The half dozen or so published estimates of the global CO2 emission rate for all degassing subaerial and submarine volcanoes lie in a range from 132 million (minimum) to 378 million (maximum) metric tons per year (Gerlach, 1991; Varekamp et al., 1992; Allard, 1992; Sano and Williams, 1996; Marty and Tolstikhin, 1998; Kerrick, 2001). If estimate medians and author-preferred estimates of these studies are used to lessen the influence of outlier estimates, the range is restricted to about 150-270 million metric tons of CO2 per year. The current anthropogenic CO2 emission rate of some 36,300-million metric tons of CO2 per year is about 100 to 300 times larger than these estimated ranges for global volcanic CO2 emissions.

-.-.-

◆ WORK TASK 1
Condense the paragraph of the passage on volcanic carbon dioxide emissions that begins "The half dozen or so published estimates" into a short bulleted list that keeps its main facts.
◆ WORK TASK 2
Retype the passage on volcanic carbon dioxide emissions between "The half dozen" and "volcanic CO2 emissions.", inclusive.
None of the lines after this are needed.

-.-.-

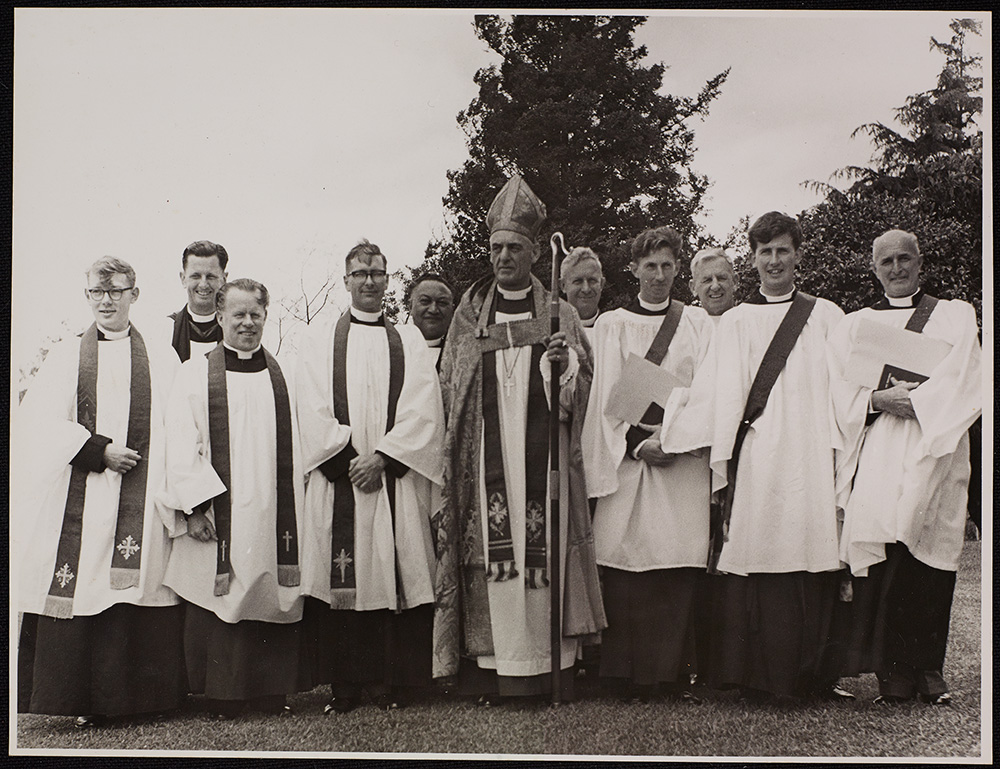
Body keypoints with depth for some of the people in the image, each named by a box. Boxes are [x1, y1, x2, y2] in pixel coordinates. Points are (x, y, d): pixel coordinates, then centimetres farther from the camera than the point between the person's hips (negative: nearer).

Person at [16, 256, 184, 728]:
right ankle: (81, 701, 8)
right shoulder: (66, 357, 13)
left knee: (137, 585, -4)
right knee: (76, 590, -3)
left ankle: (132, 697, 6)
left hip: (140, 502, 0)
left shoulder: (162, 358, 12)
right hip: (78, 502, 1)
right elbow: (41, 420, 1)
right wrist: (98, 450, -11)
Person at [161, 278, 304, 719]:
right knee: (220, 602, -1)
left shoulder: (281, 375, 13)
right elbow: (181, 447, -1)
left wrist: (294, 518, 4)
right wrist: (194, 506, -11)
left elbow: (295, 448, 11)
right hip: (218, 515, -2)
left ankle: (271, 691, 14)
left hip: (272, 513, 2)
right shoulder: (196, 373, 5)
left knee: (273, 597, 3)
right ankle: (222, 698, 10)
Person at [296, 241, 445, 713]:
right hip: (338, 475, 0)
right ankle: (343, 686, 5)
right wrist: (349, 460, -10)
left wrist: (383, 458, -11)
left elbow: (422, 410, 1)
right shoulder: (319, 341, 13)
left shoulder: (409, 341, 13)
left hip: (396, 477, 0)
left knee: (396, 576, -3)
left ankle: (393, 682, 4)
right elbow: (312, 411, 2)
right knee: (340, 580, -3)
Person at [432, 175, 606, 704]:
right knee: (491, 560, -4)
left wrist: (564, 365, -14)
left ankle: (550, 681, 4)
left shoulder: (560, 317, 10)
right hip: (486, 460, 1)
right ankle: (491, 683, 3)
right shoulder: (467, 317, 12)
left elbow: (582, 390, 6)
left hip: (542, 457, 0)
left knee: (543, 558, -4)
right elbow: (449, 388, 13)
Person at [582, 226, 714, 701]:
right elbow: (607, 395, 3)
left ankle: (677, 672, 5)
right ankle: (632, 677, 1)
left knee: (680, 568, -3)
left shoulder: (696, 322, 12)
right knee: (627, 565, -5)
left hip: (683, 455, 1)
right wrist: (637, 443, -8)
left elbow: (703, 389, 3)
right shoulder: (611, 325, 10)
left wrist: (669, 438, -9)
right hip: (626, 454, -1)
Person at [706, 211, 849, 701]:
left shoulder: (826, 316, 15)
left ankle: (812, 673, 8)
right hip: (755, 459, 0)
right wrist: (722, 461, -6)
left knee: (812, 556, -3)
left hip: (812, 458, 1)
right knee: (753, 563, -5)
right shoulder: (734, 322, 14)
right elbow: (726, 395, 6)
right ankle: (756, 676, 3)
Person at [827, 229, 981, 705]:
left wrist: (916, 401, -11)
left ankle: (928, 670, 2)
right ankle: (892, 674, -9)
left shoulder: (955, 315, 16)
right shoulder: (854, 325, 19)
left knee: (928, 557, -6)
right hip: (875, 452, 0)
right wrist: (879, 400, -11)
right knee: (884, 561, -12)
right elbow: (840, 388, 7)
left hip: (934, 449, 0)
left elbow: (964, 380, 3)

-.-.-

◆ RESULT 1
- Published estimates of the global CO2 emission rate from all degassing subaerial and submarine volcanoes range from 132 million to 378 million metric tons per year.
- Using estimate medians and author-preferred estimates to lessen the influence of outliers narrows this to about 150–270 million metric tons per year.
- The current anthropogenic CO2 emission rate is about 36,300 million metric tons per year, about 100 to 300 times larger than the volcanic estimates.

◆ RESULT 2
The half dozen or so published estimates of the global CO2 emission rate for all degassing subaerial and submarine volcanoes lie in a range from 132 million (minimum) to 378 million (maximum) metric tons per year (Gerlach, 1991; Varekamp et al., 1992; Allard, 1992; Sano and Williams, 1996; Marty and Tolstikhin, 1998; Kerrick, 2001). If estimate medians and author-preferred estimates of these studies are used to lessen the influence of outlier estimates, the range is restricted to about 150-270 million metric tons of CO2 per year. The current anthropogenic CO2 emission rate of some 36,300-million metric tons of CO2 per year is about 100 to 300 times larger than these estimated ranges for global volcanic CO2 emissions.